Saved entries:
☆ ☆ ☆ ☆

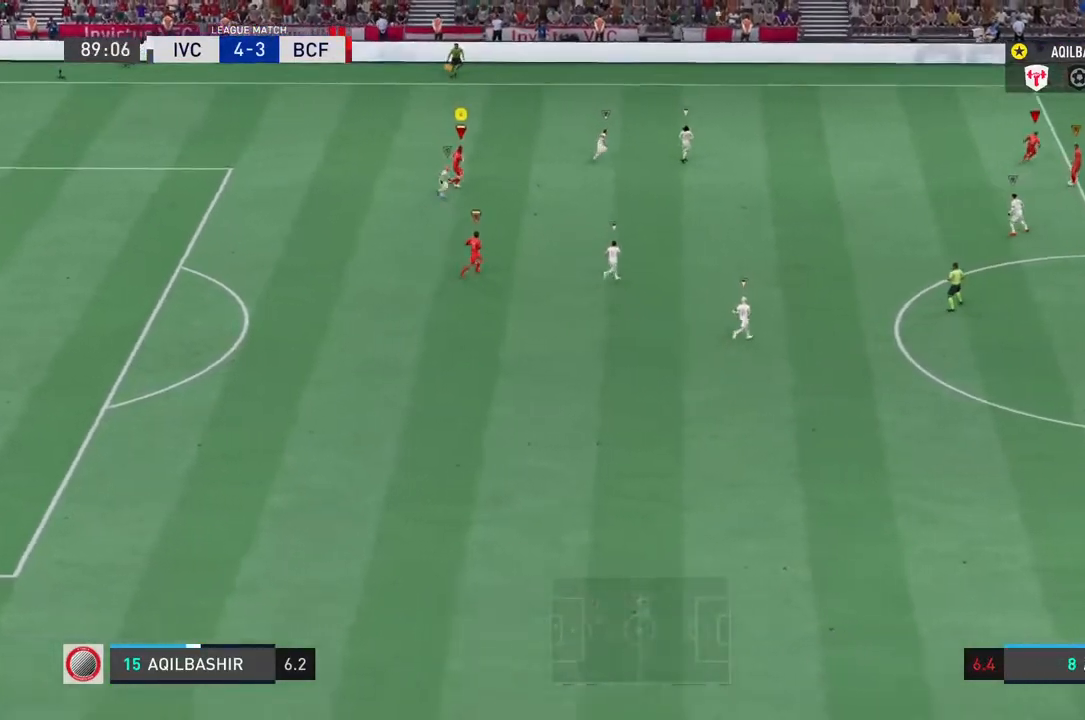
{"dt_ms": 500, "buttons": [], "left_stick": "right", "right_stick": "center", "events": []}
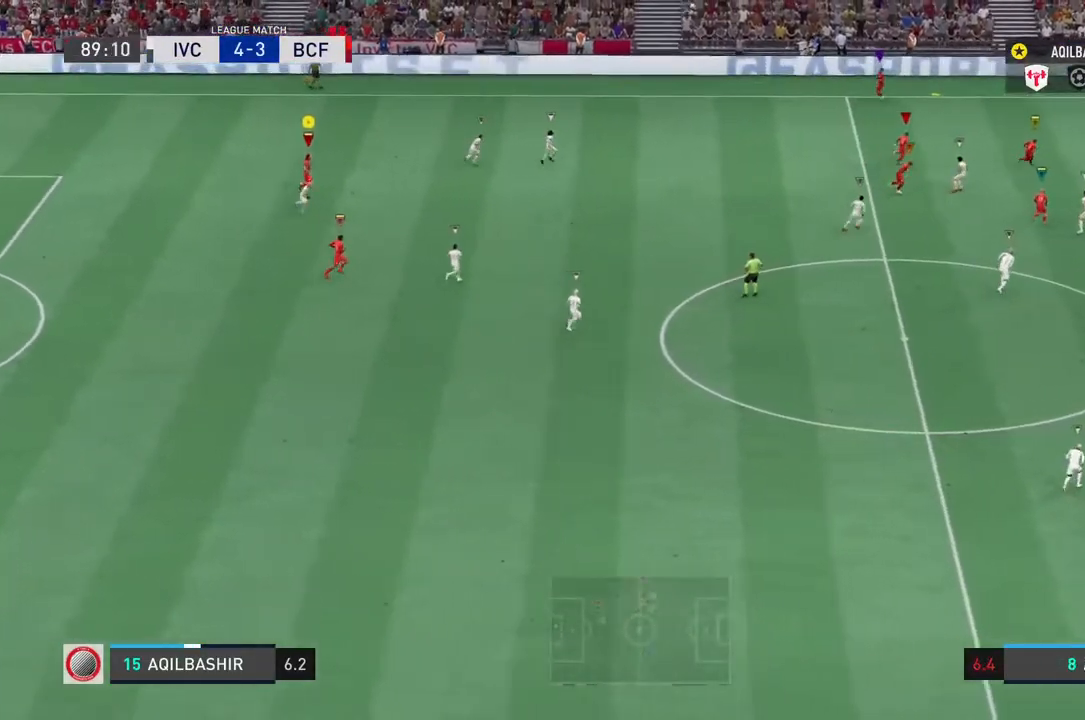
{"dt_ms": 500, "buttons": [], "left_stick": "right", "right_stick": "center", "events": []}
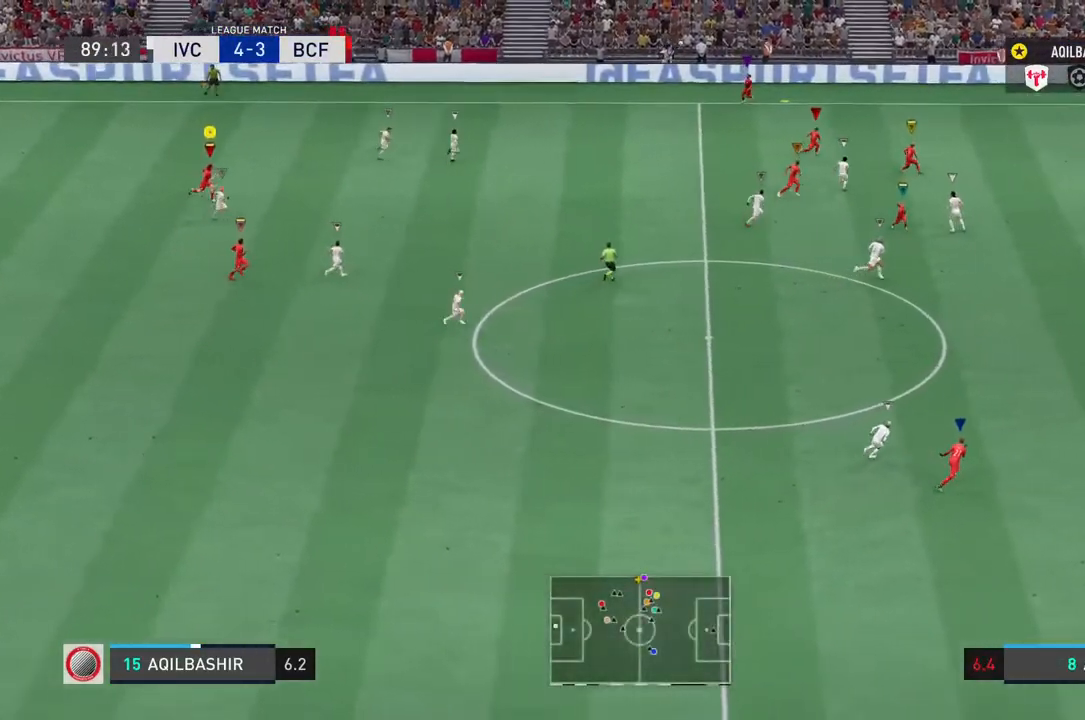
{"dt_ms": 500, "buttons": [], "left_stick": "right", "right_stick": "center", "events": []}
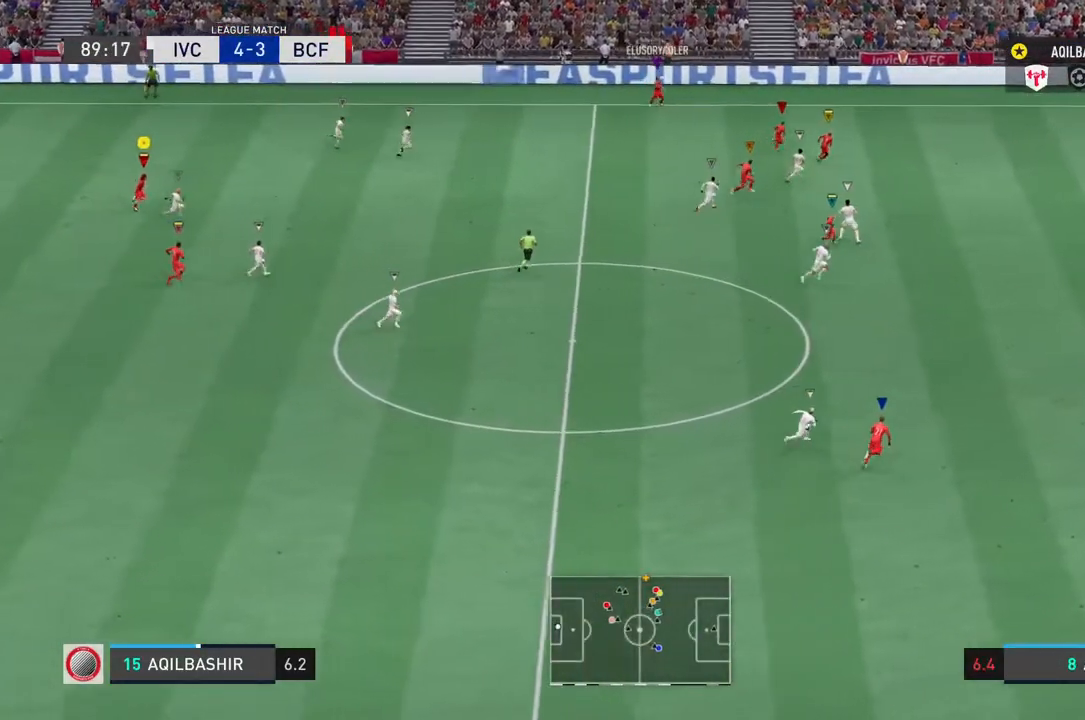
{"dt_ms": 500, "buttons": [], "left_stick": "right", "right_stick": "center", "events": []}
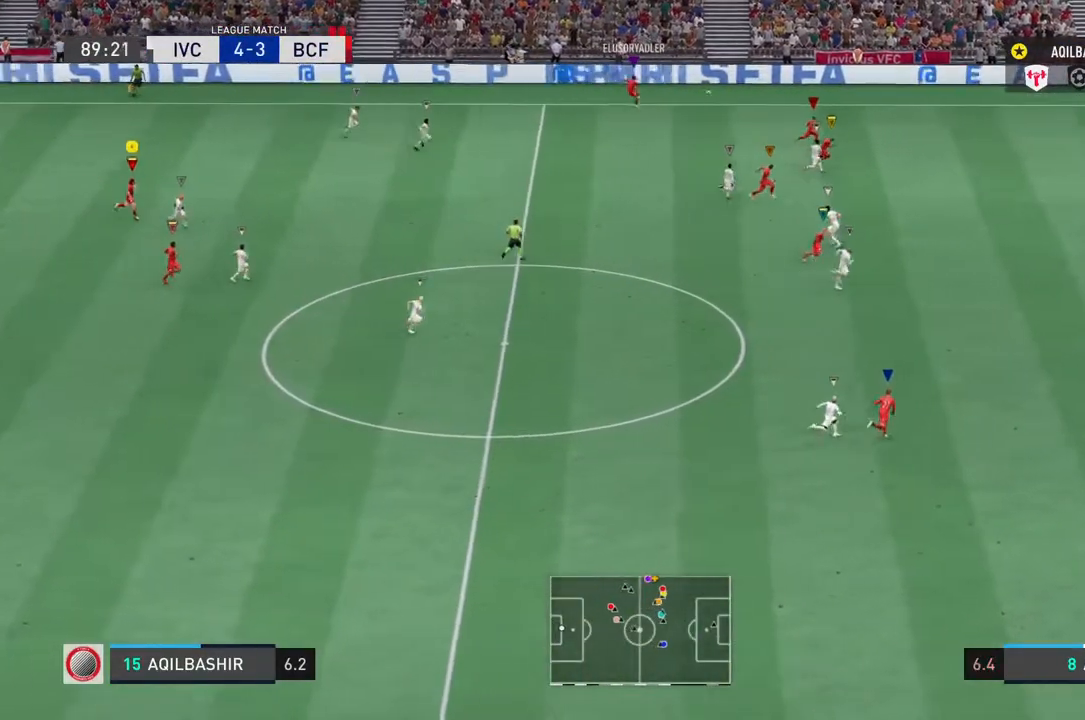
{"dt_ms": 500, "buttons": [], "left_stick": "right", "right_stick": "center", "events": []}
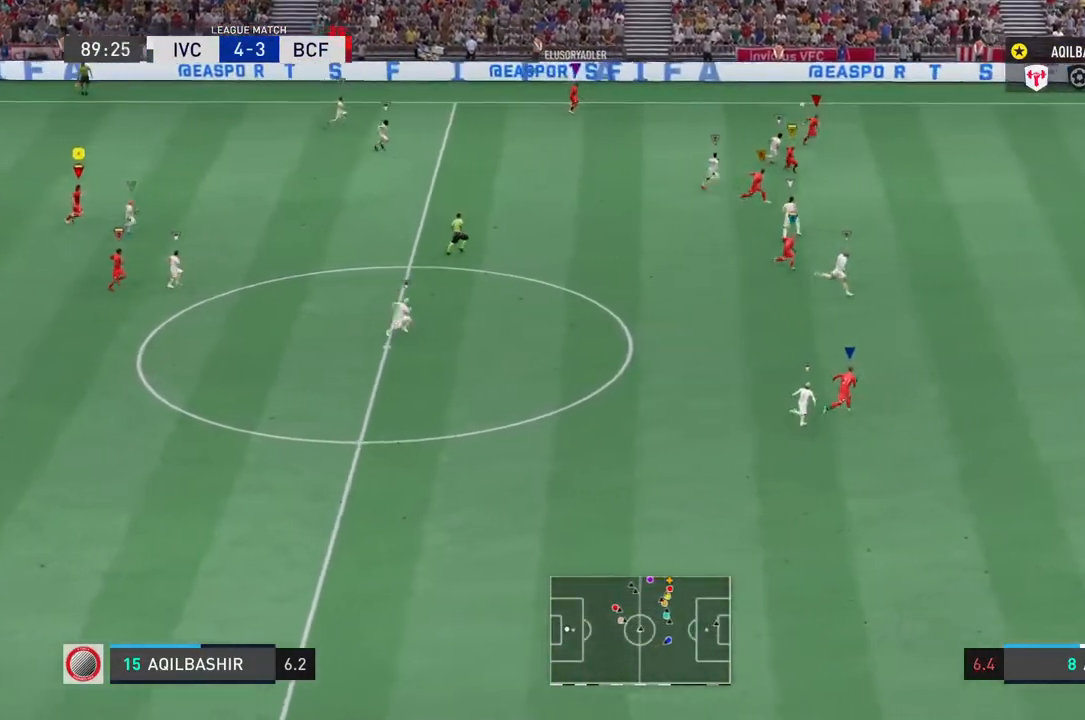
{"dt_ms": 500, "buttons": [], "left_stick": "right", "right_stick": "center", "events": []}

☆ ☆ ☆ ☆

» **TASK REQUIREMENTS**
Please reproduce each entry exactly as given and omit the pictures.

» **SOLUTION FOR THIS TASK**
{"dt_ms": 500, "buttons": [], "left_stick": "right", "right_stick": "center", "events": []}
{"dt_ms": 500, "buttons": [], "left_stick": "right", "right_stick": "center", "events": []}
{"dt_ms": 500, "buttons": [], "left_stick": "right", "right_stick": "center", "events": []}
{"dt_ms": 500, "buttons": [], "left_stick": "right", "right_stick": "center", "events": []}
{"dt_ms": 500, "buttons": [], "left_stick": "right", "right_stick": "center", "events": []}
{"dt_ms": 500, "buttons": [], "left_stick": "right", "right_stick": "center", "events": []}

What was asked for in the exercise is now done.